Spatial grounding data:
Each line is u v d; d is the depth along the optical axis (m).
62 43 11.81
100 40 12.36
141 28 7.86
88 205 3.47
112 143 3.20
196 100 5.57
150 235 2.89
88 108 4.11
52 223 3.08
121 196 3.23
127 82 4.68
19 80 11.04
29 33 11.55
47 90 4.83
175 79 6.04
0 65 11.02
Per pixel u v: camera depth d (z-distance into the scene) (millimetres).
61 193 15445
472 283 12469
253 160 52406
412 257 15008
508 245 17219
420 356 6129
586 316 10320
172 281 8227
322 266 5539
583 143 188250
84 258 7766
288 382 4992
---
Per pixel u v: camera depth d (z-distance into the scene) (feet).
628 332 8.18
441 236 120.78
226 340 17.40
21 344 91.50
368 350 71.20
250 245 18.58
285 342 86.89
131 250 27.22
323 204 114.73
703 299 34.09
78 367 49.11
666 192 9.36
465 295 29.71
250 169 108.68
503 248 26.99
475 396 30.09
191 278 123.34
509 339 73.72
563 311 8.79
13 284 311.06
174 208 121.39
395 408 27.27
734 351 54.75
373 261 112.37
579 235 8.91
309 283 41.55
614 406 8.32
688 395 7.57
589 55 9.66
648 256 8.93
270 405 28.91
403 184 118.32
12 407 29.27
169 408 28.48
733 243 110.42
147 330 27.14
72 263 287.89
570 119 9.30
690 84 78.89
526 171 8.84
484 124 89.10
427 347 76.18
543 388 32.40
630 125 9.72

DIRECTIONS FOR THIS TASK: Could you restate word for word the lines above, from the one that contains "150 235 2.89" through the one that contains "288 382 4992", and no others?

ANSWER SECTION:
150 235 2.89
88 108 4.11
52 223 3.08
121 196 3.23
127 82 4.68
19 80 11.04
29 33 11.55
47 90 4.83
175 79 6.04
0 65 11.02
Per pixel u v: camera depth d (z-distance into the scene) (millimetres).
61 193 15445
472 283 12469
253 160 52406
412 257 15008
508 245 17219
420 356 6129
586 316 10320
172 281 8227
322 266 5539
583 143 188250
84 258 7766
288 382 4992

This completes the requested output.